Stefanie Hering’s art objects: porcelain in purist beauty and new forms

Stefanie Hering not only demands absolute mastery of handling the material porcelain from all artisans she works with as a product designer for her collections: she too has this mastery. She has been constantly seeking an intensive dialogue with this exciting material for over thirty years. This search can be seen in all her unique tableware collections, but is particularly evident in Stefanie Hering’s art editions. The trained and certified master ceramicist abandons the narrow framework of objects designed for a specific purpose, instead designing and experimenting freely with the possibilities of the material and further developing traditional processes, shapes, decorations, glazes, and firing processes. Rarely can the purist beauty of white, unglazed bisque porcelain be experienced more vividly and with greater diversity than in these objects at the intersection between functionality and sculpture.

Extraposition Extraposition

Like folded paper

Stefanie Hering abandoned the traditional production method for porcelain vessels when designing the “Extraposition” edition with tall, rectangular vessels that look as if their shape is constantly changing. Instead of plaster, she made the corresponding models with sheets of Thai Ratchaburi clay, which retains its shape particularly well. She deliberately left rough edges, typical for clay but less so for porcelain vessels, and incorporated the fact that the shapes shift and change during the firing process into the design concept. The surfaces of the vessels are a clever contrast to this: some parts are in a polished bisque that looks almost like folded paper, while others have a slightly relief surface featuring fine lines created using thin shellac stripes applied by hand before firing, which create an interplay of light and shadow, emphasizing the conciseness of the angular shapes.

 

Limited collection. Price on request [email protected]

Sublime conversation Sublime conversation

Design in transformation

Playing with porcelain traditions is a constant part of Stefanie Hering’s creative process. Rarely, however, is her work so close to these traditions and at the same time as strikingly modern as in “Sublime Conversation”. For this series, Stefanie Hering developed six plateaus in bisque porcelain in collaboration with the Schwarzburger Werkstätten in Thuringia and based on the baroque “Conversational Pieces” archived there, which were used not just to serve food, but also to stimulate conversations around the table at court.

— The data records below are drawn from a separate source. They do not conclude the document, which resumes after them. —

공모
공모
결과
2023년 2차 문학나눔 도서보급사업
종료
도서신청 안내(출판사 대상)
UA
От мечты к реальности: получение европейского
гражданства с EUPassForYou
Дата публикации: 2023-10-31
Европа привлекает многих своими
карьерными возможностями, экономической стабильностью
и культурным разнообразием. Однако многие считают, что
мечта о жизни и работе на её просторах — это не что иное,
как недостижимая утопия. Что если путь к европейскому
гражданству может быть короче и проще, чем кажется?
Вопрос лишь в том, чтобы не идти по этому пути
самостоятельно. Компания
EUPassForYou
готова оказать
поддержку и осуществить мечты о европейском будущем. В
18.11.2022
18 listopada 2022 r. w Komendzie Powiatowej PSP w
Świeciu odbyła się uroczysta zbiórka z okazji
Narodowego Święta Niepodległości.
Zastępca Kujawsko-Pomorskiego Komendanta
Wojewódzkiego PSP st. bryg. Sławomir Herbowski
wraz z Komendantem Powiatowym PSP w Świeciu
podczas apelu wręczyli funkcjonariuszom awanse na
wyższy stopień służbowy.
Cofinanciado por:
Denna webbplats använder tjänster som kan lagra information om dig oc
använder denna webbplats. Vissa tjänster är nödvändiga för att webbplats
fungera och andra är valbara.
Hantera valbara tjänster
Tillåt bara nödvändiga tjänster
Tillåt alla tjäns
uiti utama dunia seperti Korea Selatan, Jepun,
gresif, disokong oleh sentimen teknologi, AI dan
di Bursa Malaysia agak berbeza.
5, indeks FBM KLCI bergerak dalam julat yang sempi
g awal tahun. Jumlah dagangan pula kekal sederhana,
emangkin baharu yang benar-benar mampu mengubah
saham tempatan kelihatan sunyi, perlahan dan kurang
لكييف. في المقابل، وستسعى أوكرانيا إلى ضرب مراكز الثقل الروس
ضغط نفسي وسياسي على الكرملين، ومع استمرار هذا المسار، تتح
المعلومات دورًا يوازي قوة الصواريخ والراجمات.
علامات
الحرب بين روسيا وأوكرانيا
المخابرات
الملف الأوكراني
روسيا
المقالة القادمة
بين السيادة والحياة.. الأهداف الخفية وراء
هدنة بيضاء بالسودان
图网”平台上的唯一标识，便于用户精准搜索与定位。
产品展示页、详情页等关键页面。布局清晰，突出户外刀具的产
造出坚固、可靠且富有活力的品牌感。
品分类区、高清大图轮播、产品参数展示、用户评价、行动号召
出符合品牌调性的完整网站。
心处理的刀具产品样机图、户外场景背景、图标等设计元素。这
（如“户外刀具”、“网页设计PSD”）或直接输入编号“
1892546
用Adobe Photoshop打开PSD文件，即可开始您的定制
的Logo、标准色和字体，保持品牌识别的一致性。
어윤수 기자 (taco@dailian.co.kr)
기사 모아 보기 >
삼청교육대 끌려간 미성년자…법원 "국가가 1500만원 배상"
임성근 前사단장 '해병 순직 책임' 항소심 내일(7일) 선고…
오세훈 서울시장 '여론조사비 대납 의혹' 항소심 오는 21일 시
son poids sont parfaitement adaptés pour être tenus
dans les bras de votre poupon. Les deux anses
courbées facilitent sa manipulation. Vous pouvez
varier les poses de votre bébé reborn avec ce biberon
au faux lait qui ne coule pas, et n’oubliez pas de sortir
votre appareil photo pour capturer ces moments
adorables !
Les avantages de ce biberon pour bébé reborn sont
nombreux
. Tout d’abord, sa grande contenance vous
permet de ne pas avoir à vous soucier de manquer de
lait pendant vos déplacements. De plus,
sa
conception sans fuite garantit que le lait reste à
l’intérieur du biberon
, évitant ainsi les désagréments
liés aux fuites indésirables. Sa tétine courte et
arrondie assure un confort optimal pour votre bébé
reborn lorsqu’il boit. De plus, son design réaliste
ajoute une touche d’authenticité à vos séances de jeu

The plateaus can be displayed as art objects, but can also be used in Michelin-starred restaurants or in private table settings, and provide no less fuel for conversation today than their historical counterparts once did.

 

Single pieces. Price on request [email protected]

Masterpieces Masterpieces

A masterful balancing act

The enormous bowl with a diameter of 80 centimetres, based on the decoration from Stefanie Hering’s “Cielo” collection, is an artisanal masterpiece that pushes the limits of what is even possible with porcelain. Even the dimensions themselves are a challenge, since the objects are made and fired without any aids or supports and so could easily collapse. On top of this is the perforation, carefully bored by hand, which further reduces the stability of the material. Only absolute masters of their craft are capable of producing this bowl under the guidance of Stefanie Hering – which is why it is only available in mini-editions of no more than four copies each.

 

Single pieces. Price on request [email protected]

Turn Turn

Feel the character of porcelain

Porcelain in its purest form - rough yet smoothly glazed, dazzling white yet at the same time patterned with tiny grooves, extremely thin yet extremely solid: Stefanie Hering combines all these opposites in the “Turn” objects, which she shapes with her own hands. Pieces in this series have no front or back, no top or bottom; they can be used equally well as a bowl or a pedestal and only reveal their multifaceted nature when they are not just looked at, but actually picked up and twisted round and turned over. In addition to the thickness of the porcelain, which varies between two millimetres and four centimetres, the sheer weight of these objects is also striking: depending on the diameter (between 15 and 25 centimetres), they weigh a considerable five to eight kilograms. They thereby break with every previous optical and haptic experience of porcelain – these bowls are neither fragile nor light – and thus open up an astounding new approach to the material porcelain.